La abuelita rió suavemente y le acarició el cabello.
—No, mi niña. Pero en este lugar mágico, en este momento, podemos encontrarnos. Este es el campo de las flores del recuerdo, donde cada cempasúchil representa una memoria de aquellos que nos han amado.
—¿Entonces aquí siempre estás? —preguntó Sofi, con los ojos muy abiertos.
La abuelita asintió.
—Siempre. Cuando piensas en mí, me llevas en tu corazón y me traes de vuelta a la vida, como ahora, en el Día de Muertos. Hoy todos los que hemos partido estamos más cerca de los vivos porque ustedes nos recuerdan con amor.
—Pero, abuelita, ¿no te sientes triste por no estar con nosotros? —preguntó Sofi, preocupada.
La abuelita sacudió la cabeza.
—Al contrario, mi niña. Yo estoy feliz porque puedo verte, aunque sea un ratito. Además, te voy a contar un secreto: aunque ya no pueda estar físicamente contigo, nunca me he ido realmente. Siempre que necesites fuerza o un consejo, yo estaré a tu lado en espíritu.

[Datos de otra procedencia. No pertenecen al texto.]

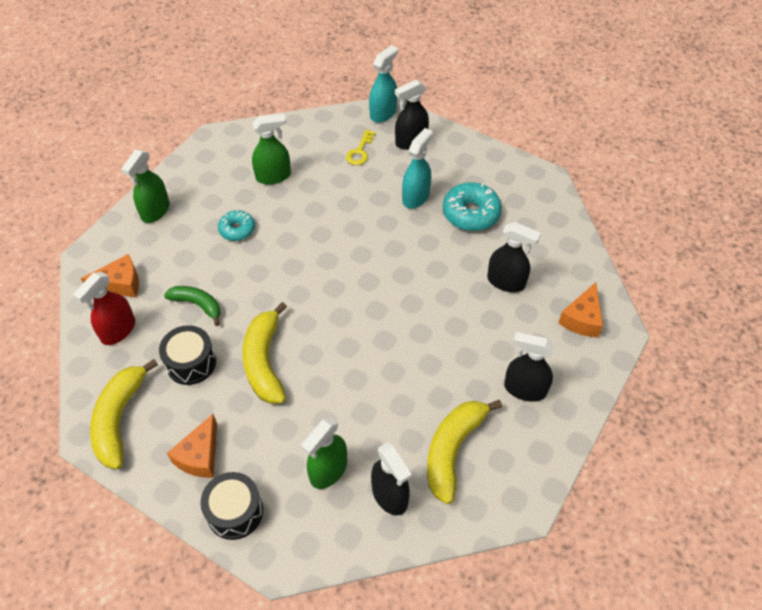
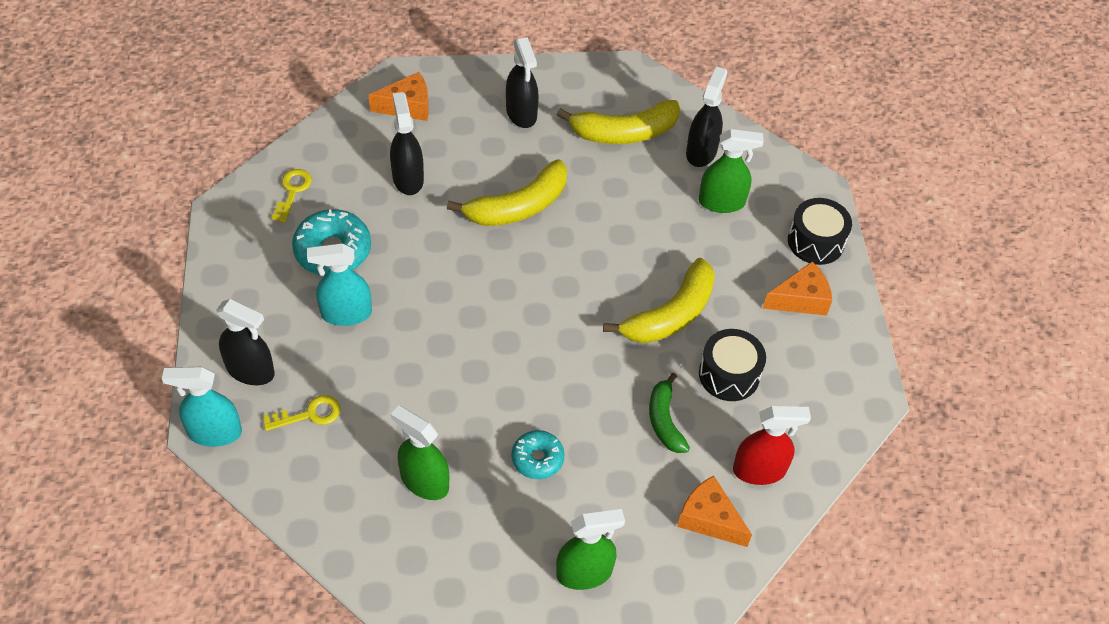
camera: 130 degrees left, 0 degrees up
yellow banana [90,359,158,469] -> yellow banana moved to [447,159,567,226]
none -> yellow key [271,169,312,223]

Sofi sintió una calidez en el pecho y una sonrisa apareció en su rostro.
—¿De verdad, abuelita?
—Sí, mi amor. Siempre estaré contigo, en tus recuerdos, en los abrazos que te di, en los cuentos que te conté y en cada flor de cempasúchil que veas.

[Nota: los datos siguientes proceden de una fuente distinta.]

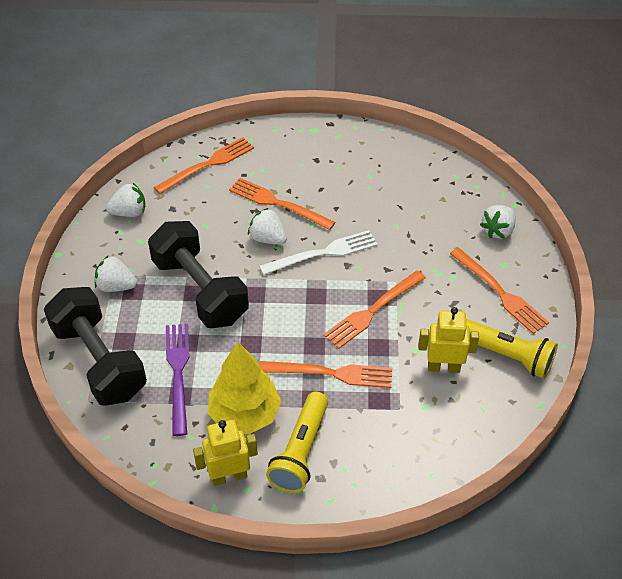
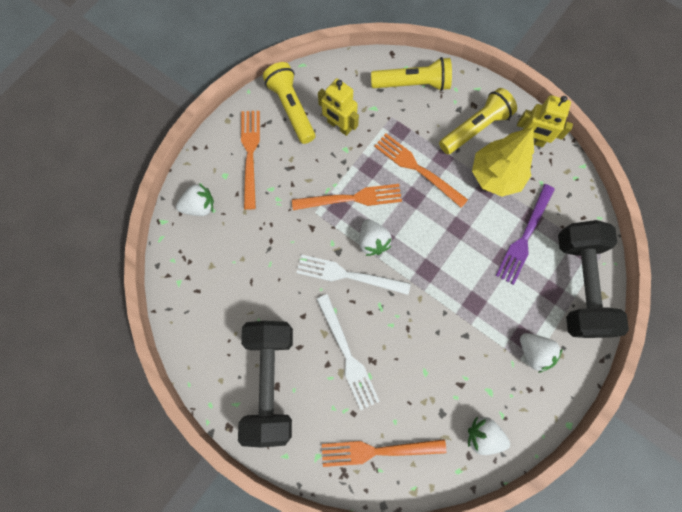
camera: 145 degrees left, 25 degrees up
black dumbbell [148,221,249,328] -> black dumbbell moved to [238,321,293,448]
orange fork [229,178,336,230] -> white fork [317,294,380,410]
white strawberry [248,208,287,245] -> white strawberry moved to [359,219,392,256]
none -> yellow flashlight [371,57,452,91]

De repente, una suave música comenzó a sonar y otros espíritus se unieron a ellos en el campo. Sofi vio cómo sus tíos, primos y otros seres queridos que ya no estaban vivos se acercaban, rodeándolos con sonrisas y abrazos.
—Vienen a visitarte, mi niña. Todos están felices de ver que los recuerdas —le explicó su abuelita.
Sofi miró a su alrededor, maravillada. Cada espíritu que se le acercaba tenía una historia y un recuerdo que compartían con ella, llenando su corazón de alegría y paz. La abuelita tomó sus manos y le susurró:
—Nunca olvides que el Día de Muertos no es para llorar. Es una celebración de amor, una manera de decir que la muerte no puede acabar con los lazos que nos unen.
Sofi asintió, sintiendo que comprendía mejor el sentido de esa noche especial. Sabía que su abuelita nunca la dejaría sola y que, aunque no la pudiera ver todos los días, siempre estaría presente en su vida.
Cuando Sofi abrió los ojos, el amanecer iluminaba su cuarto y las velas del altar aún parpadeaban suavemente. Se incorporó y miró la foto de su abuelita Lupe, sonriendo con ternura.
—Gracias por el secreto, abuelita —susurró Sofi.
Se sintió en paz, con la certeza de que, aunque su abuelita ya no estuviera físicamente, siempre la llevaría en su corazón. Y así, cada Día de Muertos, se asegurarían de reunirse en el campo de las flores del recuerdo.
Ese día, mientras ayudaba a su mamá a poner las últimas ofrendas, Sofi le contó su sueño y, por primera vez, ambas recordaron a la abuelita Lupe no con tristeza, sino con amor y gratitud.
—Nunca te vamos a olvidar, abuelita —dijo Sofi, con una sonrisa.
Y en ese instante, una suave brisa volvió a cruzar la habitación, haciendo brillar las velas y llenando el aire con el dulce aroma de las flores de cempasúchil.